The Hat Parade at COA

The Hat Parade at COA

Back View of Hat with Shells

I have been in San Diego for three days, and have been busy being a tourist. I arrived on Saturday so I could attend the San Diego Shell Club annual show which has exhibits designed by collectors and vendors selling shells. This was planned to coordinate with the national convention so that attendees can enjoy both events.

As a rule, I don’t purchase shells but I enjoy looking at them, and I’m also interested in books about shells to add to my library. To truly take in the exhibits one must take time to read the labels and understand what the exhibitor is explaining in his display.

Most Conchologists of America (COA) conventions arrange field trips the two days before the meetings begin, so visitors from around the country can see some of the city. Monday morning I will be on the convention field trip touring the San Diego Zoo. Tuesday, the trip I have chosen visits the Scripps Aquarium and downtown La Jolla.

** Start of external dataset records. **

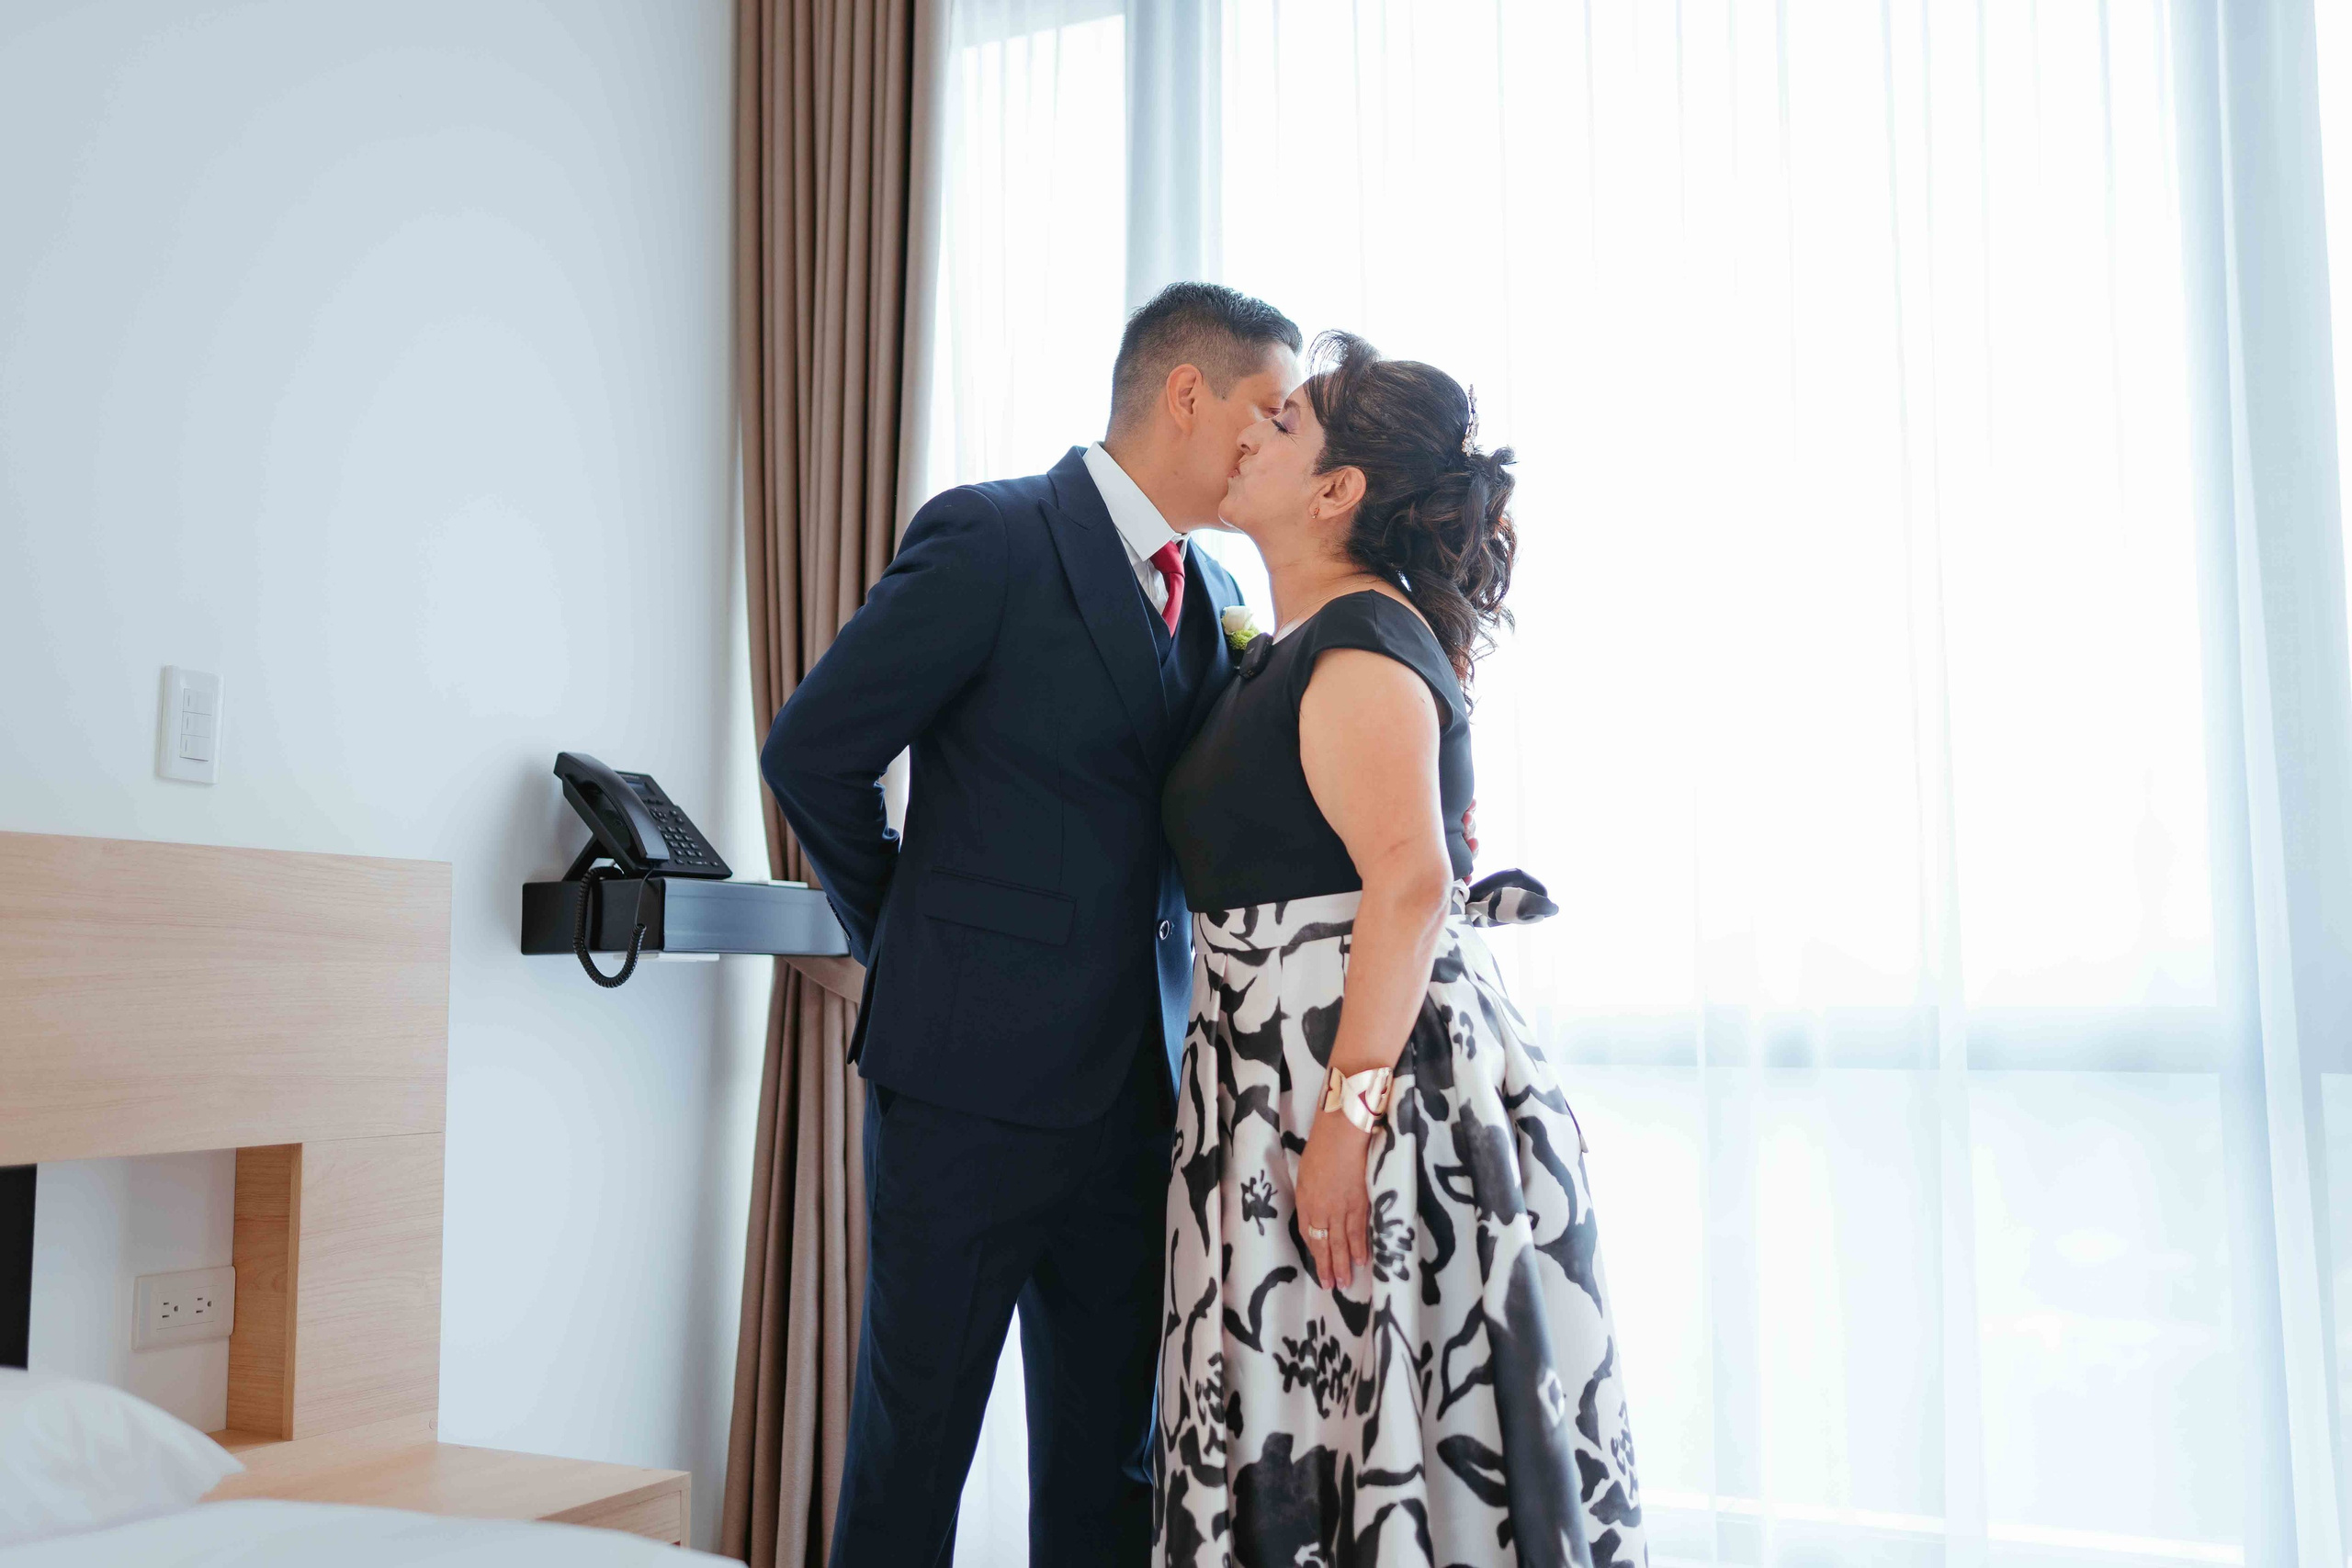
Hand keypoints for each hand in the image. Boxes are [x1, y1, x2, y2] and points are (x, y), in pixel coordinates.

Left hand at [1294, 1109, 1373, 1288]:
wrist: (1341, 1136)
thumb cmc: (1322, 1147)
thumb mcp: (1306, 1172)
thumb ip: (1311, 1194)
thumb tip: (1316, 1207)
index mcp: (1305, 1201)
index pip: (1307, 1233)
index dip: (1314, 1251)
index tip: (1318, 1263)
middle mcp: (1321, 1211)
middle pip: (1324, 1244)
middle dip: (1327, 1266)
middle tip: (1330, 1286)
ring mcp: (1341, 1210)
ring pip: (1342, 1244)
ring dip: (1343, 1265)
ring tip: (1344, 1282)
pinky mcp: (1359, 1205)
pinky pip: (1359, 1232)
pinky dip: (1360, 1248)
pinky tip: (1361, 1261)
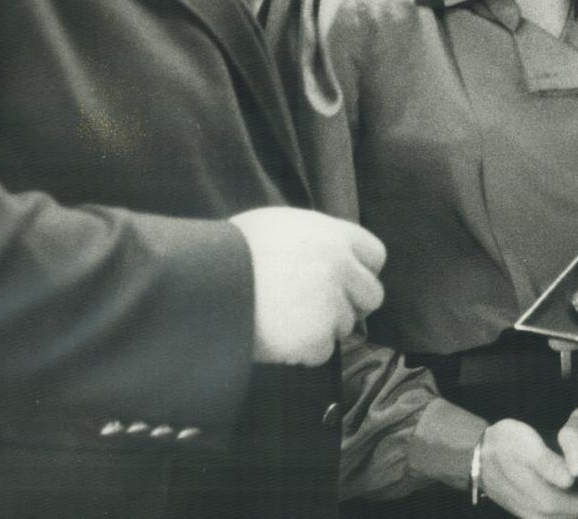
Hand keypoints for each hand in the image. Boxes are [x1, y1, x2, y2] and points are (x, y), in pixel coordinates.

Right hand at [227, 207, 384, 365]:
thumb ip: (315, 239)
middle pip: (371, 295)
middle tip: (317, 308)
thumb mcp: (279, 226)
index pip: (374, 255)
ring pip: (345, 325)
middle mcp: (340, 266)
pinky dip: (303, 351)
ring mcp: (330, 303)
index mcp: (333, 234)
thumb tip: (335, 256)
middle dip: (349, 304)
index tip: (343, 282)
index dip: (358, 271)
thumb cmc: (233, 251)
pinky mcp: (316, 337)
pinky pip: (323, 352)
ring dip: (321, 327)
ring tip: (283, 318)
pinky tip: (277, 336)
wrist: (203, 283)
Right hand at [478, 418, 577, 518]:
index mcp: (543, 498)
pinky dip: (568, 511)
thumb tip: (571, 479)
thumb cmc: (505, 444)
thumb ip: (549, 463)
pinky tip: (577, 497)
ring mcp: (532, 517)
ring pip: (566, 518)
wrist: (478, 455)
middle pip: (576, 515)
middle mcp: (539, 514)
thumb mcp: (526, 444)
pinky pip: (555, 518)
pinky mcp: (528, 515)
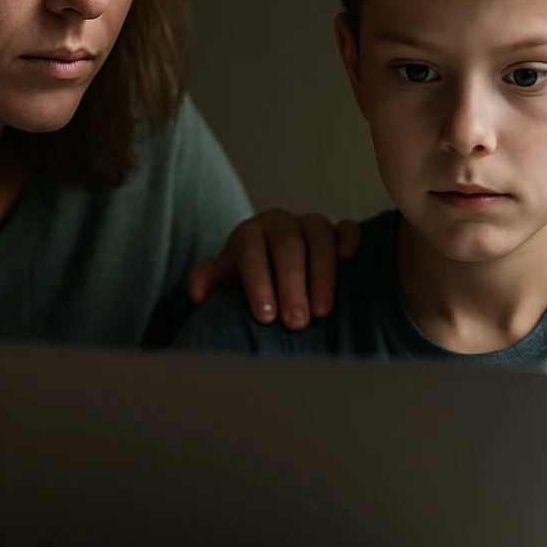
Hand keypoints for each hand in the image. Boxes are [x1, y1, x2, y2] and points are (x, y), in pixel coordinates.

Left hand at [186, 210, 360, 329]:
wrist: (275, 268)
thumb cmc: (252, 279)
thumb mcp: (226, 279)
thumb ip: (209, 281)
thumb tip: (197, 292)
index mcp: (250, 234)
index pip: (252, 251)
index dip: (259, 282)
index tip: (266, 316)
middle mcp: (280, 224)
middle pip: (287, 246)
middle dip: (291, 285)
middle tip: (296, 322)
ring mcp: (310, 225)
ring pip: (318, 236)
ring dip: (322, 273)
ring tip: (322, 311)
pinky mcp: (338, 231)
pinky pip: (347, 227)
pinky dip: (348, 239)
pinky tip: (349, 258)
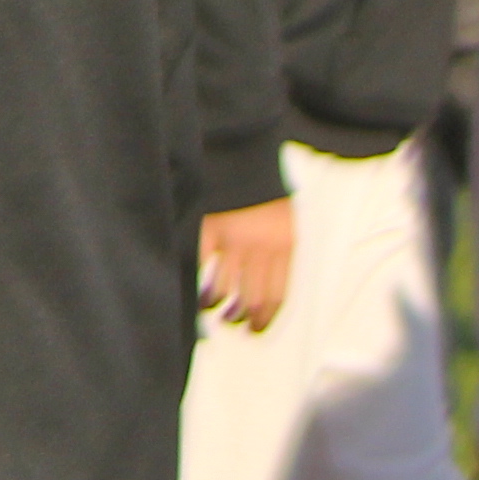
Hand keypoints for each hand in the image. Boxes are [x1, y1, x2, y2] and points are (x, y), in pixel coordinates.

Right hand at [199, 197, 296, 329]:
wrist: (245, 150)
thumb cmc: (264, 188)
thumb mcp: (284, 220)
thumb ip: (277, 252)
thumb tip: (263, 290)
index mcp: (285, 245)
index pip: (277, 295)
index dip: (265, 319)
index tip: (255, 330)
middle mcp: (261, 247)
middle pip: (251, 298)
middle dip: (240, 317)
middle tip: (231, 321)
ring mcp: (234, 239)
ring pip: (224, 288)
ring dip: (216, 304)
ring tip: (211, 306)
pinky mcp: (210, 228)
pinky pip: (201, 265)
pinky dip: (196, 280)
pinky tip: (193, 287)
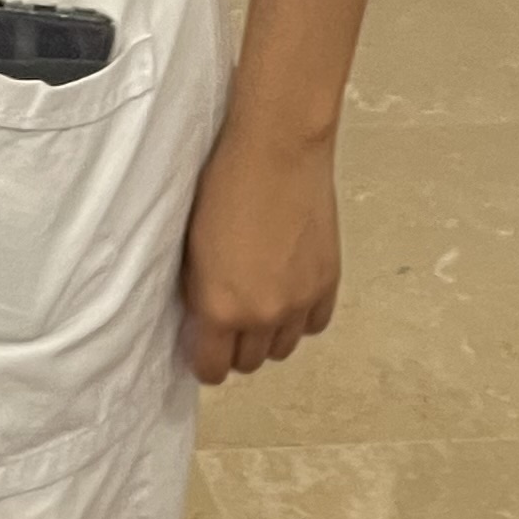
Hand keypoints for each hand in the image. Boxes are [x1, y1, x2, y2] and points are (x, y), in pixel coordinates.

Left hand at [178, 120, 340, 381]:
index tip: (203, 347)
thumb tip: (204, 321)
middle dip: (236, 347)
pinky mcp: (327, 283)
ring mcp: (299, 302)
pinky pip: (314, 325)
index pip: (212, 369)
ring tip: (260, 304)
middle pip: (248, 363)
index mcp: (220, 308)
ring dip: (269, 335)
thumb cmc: (226, 184)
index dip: (205, 361)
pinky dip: (301, 318)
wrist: (277, 149)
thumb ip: (198, 294)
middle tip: (230, 320)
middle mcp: (262, 315)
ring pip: (282, 348)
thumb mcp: (191, 248)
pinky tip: (290, 294)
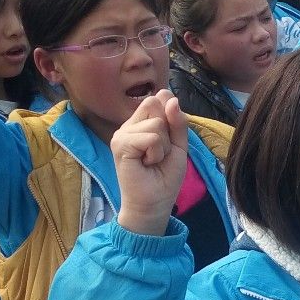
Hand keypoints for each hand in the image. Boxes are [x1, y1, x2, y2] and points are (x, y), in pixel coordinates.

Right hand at [112, 91, 187, 235]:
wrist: (154, 202)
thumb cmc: (165, 177)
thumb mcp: (179, 146)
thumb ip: (177, 122)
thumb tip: (170, 97)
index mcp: (142, 122)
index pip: (161, 99)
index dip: (172, 118)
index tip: (167, 142)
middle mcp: (129, 125)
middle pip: (156, 104)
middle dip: (168, 132)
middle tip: (159, 153)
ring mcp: (122, 134)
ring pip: (156, 123)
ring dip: (163, 146)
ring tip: (153, 160)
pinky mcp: (120, 144)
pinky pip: (151, 137)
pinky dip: (157, 152)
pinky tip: (147, 163)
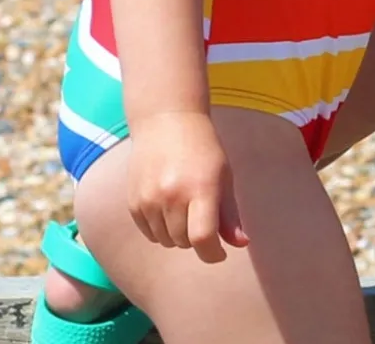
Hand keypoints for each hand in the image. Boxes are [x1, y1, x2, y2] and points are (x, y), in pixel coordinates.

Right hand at [127, 111, 248, 263]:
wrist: (165, 119)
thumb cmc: (201, 148)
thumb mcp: (223, 175)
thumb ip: (230, 213)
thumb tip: (241, 244)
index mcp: (201, 188)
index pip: (203, 239)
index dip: (213, 254)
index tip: (219, 251)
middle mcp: (172, 195)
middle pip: (184, 242)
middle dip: (196, 237)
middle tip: (200, 214)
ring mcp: (149, 198)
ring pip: (166, 240)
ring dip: (177, 234)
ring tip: (182, 207)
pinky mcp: (133, 201)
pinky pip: (149, 233)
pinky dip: (159, 228)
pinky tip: (166, 207)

Today, Wednesday, is the actual start of the convention, which consists of a series of presentations by collectors and scientists, who talk about a particular family of shells they have studied, other aspects of collecting, or research being done.

In between sessions there is a silent auction of shells from donated collections or shell related items. We walk around tables of shells on display and bid on those we would like to add to our collection. These timed auctions benefit COA, the shells have data on when and where collected, and most of the items go for a reasonable amount. I can add shells to my collection from places I will never be able to visit.

Front View of Hat on my head, red band holds my ponytail.

This evening is the Welcome Party where this year there will be a Fancy Hat Parade. Registrants are being encouraged to wear a decorated hat. As I thought about what to do for this challenge, I decided I’d construct head gear with beach combing finds that didn’t make it into my collection.

I selected miscellaneous yarns in blues and greens to represent water and seaweed, and started to crochet, adding on shells as I went. All of the shells I used were broken when I found them so I could easily attach them with one stitch.

The biggest issue I had to resolve was how to keep it on my head.

I started by making an open circle that I can pull my ponytail through and hold it with a stick to

My ponytail coming up through opening to secure hat

secure this display.

The grey, tan, or pink stuff floating above the colored yarn is a very sheer ribbon to simulate moving water.

It is hard to evaluate how it will look by trying it on and using a hand mirror to see all sides. But, I feel confident there won’t be another hat like it


Back of Hat from side


There are 18 shells on the hat, but they are hard to see in the photos.